*ABOUT THIS TASK:* Pictures stay out of the output. Return exactly the lines below from the one with "vfov_deg: 7.7" down to the one with "exposure_s: 1/50", both included, and nothing more.

*RECORDS PROVIDED:*
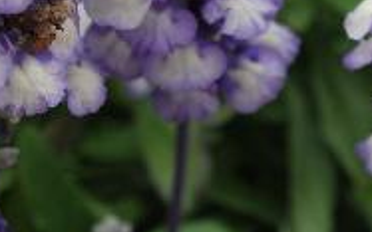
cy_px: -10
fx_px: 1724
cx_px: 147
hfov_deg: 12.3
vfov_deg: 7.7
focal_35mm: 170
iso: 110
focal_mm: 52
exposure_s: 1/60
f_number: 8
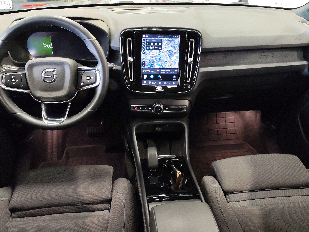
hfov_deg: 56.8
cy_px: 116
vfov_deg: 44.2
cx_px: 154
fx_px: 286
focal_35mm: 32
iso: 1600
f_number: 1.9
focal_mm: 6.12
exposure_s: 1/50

...

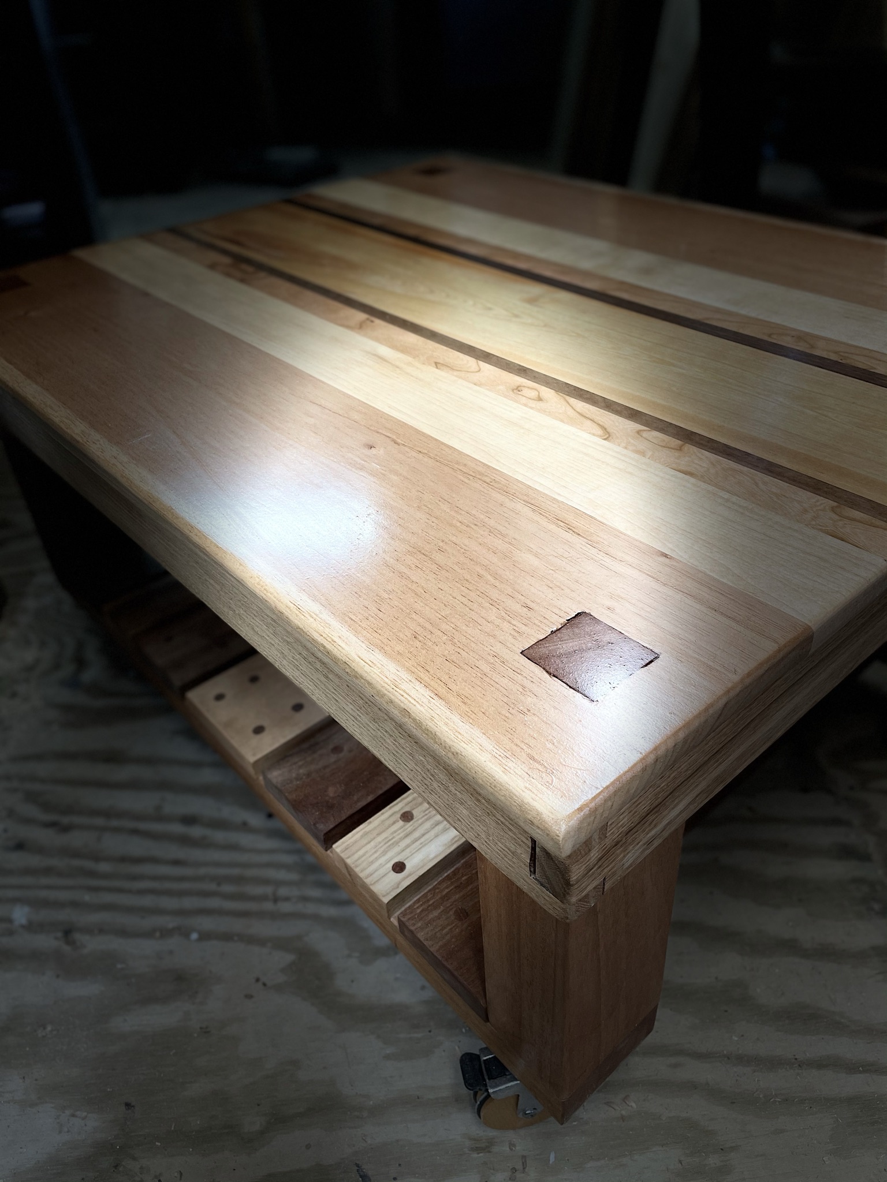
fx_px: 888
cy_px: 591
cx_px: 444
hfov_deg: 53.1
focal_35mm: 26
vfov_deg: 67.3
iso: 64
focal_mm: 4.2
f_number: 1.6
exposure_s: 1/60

==

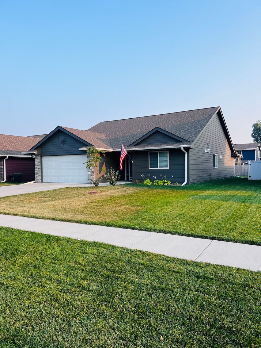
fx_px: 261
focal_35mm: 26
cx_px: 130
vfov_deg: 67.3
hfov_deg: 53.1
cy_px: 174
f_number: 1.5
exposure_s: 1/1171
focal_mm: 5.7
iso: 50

*SOLVED EXERCISE:*
vfov_deg: 7.7
focal_35mm: 170
iso: 110
focal_mm: 52
exposure_s: 1/60
f_number: 8
hfov_deg: 56.8
cy_px: 116
vfov_deg: 44.2
cx_px: 154
fx_px: 286
focal_35mm: 32
iso: 1600
f_number: 1.9
focal_mm: 6.12
exposure_s: 1/50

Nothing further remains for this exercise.